We zitten met zijn allen in een achtbaan die steeds sneller gaat en we hebben geen idee hoe we hieruit gaan komen, wanneer we hieruit gaan komen, óf we hieruit gaan komen. Daarom is het heel heikel om iets te schrijven over deze tijd. Het kan immers alweer totaal anders zijn als de bits van dit artikel doorgestuurd zijn naar de hoofdredacteur, er kan nog voor ik dit artikel af heb van alles gebeurd zijn, we weten het niet en niemand heeft overzicht. Toch ga ik het proberen.

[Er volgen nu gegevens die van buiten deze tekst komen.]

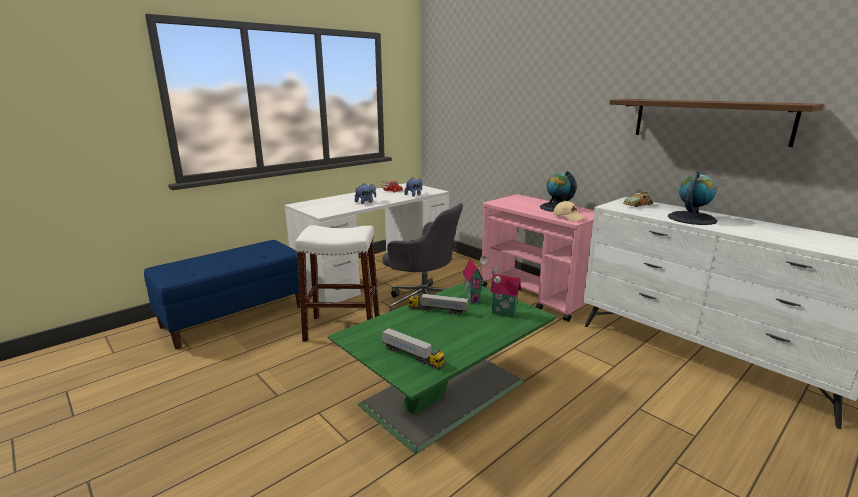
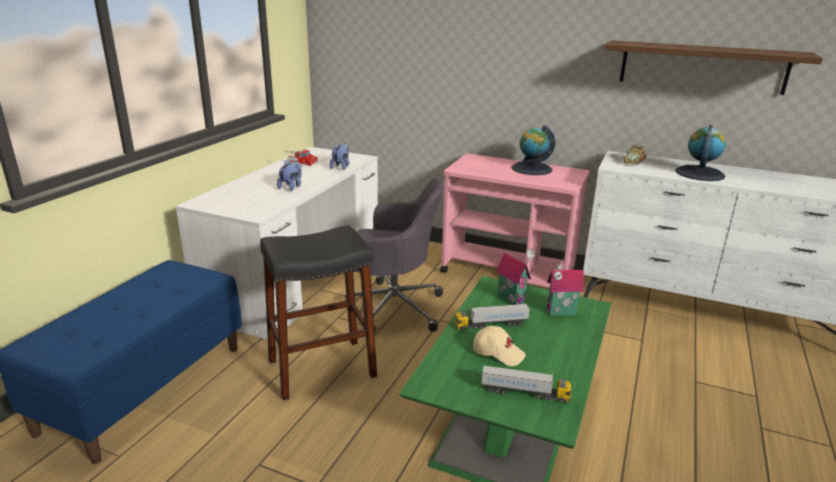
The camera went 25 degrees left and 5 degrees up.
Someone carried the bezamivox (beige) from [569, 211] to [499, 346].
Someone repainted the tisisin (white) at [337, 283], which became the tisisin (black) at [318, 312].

Want voor sociologen zijn dit behalve zeer angstige tijden (ook sociologen zijn mensen met oude familie en kwetsbare vrienden door chemokuur of chronische aandoening), ook heel interessante tijden. Wat kunnen we leren van deze voor de meesten van ons totaal nieuwe situatie?

Vergrootglas

Wat ik zie is dat veel bestaande dingen uitvergroot worden. Sociale verschillen worden uitvergroot, onderling wantrouwen en haat wordt uitvergroot, maar ook zorg voor elkaar, zorgen om elkaar. Er is hulpvaardigheid voor onbekenden. Er worden allerlei projecten opgezet zoals boodschappendiensten voor ouderen. Mensen geven om elkaar, voor een ander. Er is daarin een enorme creativiteit. Kinderen en kleinkinderen bedenken hoe ze opa en oma elke week iets kunnen sturen, of proberen de oudjes op Skype te krijgen. Met stoepkrijt stond in grote letters ‘gefeliciteerd opa’ op de straat voor een bejaardenflat getekend.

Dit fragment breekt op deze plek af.